== PROBLEM TO SOLVE ==
What is needed here is each entry reproduced exactly, without its pictures.

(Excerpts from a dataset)

--- START ---

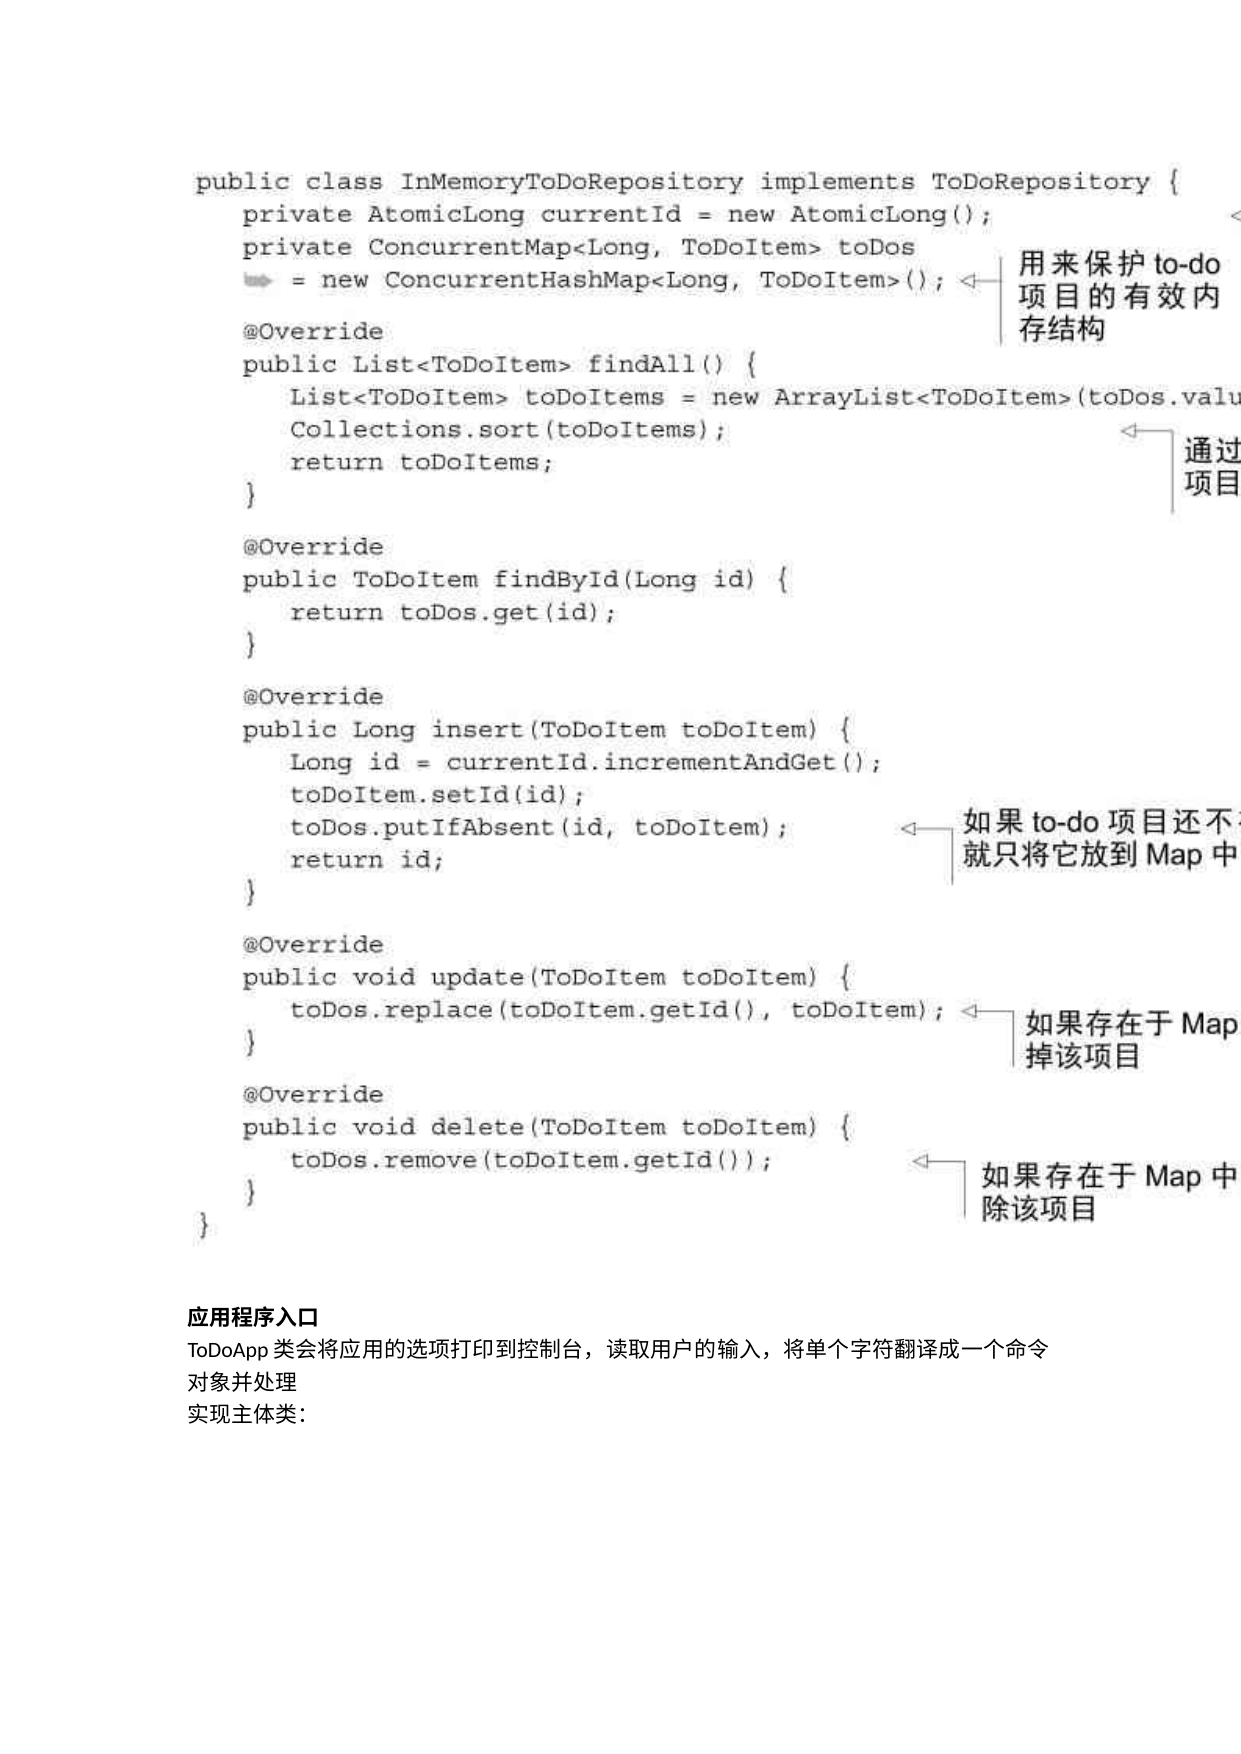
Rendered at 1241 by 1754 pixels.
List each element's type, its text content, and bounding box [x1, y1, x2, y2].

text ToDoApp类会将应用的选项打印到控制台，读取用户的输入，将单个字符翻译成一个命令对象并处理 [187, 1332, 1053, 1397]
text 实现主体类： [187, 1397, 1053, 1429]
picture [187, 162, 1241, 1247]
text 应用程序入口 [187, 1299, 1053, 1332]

--- END ---

== RESULT BELOW ==
Rendered at 1241 by 1754 pixels.
List each element's type, its text content, and bounding box [x1, y1, x2, y2].

text ToDoApp类会将应用的选项打印到控制台，读取用户的输入，将单个字符翻译成一个命令对象并处理 [187, 1332, 1053, 1397]
text 实现主体类： [187, 1397, 1053, 1429]
picture [187, 162, 1241, 1247]
text 应用程序入口 [187, 1299, 1053, 1332]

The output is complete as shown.